PROVIDED INFORMATION ->
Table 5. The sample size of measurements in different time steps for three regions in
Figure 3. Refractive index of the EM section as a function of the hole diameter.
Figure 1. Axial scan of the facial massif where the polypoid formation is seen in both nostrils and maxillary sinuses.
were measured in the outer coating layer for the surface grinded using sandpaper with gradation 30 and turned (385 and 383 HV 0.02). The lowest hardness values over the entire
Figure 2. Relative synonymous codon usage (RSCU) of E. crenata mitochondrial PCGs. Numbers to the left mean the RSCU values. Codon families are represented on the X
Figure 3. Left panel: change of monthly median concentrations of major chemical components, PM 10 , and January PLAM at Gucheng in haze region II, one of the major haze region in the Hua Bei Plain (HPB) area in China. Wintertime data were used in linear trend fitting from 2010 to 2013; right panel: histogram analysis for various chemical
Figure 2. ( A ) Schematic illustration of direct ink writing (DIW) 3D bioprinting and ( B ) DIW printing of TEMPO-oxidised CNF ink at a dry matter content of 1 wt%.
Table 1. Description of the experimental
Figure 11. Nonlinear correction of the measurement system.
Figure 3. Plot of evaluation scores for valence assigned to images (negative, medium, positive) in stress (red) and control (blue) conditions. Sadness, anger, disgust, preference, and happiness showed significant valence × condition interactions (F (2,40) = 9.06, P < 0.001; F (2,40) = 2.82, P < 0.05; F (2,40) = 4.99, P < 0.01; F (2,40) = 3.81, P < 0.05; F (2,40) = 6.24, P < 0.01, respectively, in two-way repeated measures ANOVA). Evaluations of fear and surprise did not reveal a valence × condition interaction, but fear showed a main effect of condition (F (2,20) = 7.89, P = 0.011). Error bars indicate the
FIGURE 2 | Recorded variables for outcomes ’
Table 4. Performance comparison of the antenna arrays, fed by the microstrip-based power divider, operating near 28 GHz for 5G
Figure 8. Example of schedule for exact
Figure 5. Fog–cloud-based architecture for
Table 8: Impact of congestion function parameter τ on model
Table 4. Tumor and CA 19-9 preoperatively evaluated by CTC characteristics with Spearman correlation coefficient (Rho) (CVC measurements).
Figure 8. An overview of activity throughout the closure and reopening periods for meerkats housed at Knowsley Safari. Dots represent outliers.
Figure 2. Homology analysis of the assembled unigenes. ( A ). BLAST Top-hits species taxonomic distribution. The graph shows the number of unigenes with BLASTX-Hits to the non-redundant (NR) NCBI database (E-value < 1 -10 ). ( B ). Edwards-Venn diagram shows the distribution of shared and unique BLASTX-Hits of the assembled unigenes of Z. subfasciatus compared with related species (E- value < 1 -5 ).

ABOUT THIS EXERCISE ->
Give again exactly, and only, the lines above starting at the one with "FIGURE 2 | Recorded variables for outcomes ’" and ending at the one with "Table 8: Impact".

ANSWER AREA ->
FIGURE 2 | Recorded variables for outcomes ’
Table 4. Performance comparison of the antenna arrays, fed by the microstrip-based power divider, operating near 28 GHz for 5G
Figure 8. Example of schedule for exact
Figure 5. Fog–cloud-based architecture for
Table 8: Impact of congestion function parameter τ on model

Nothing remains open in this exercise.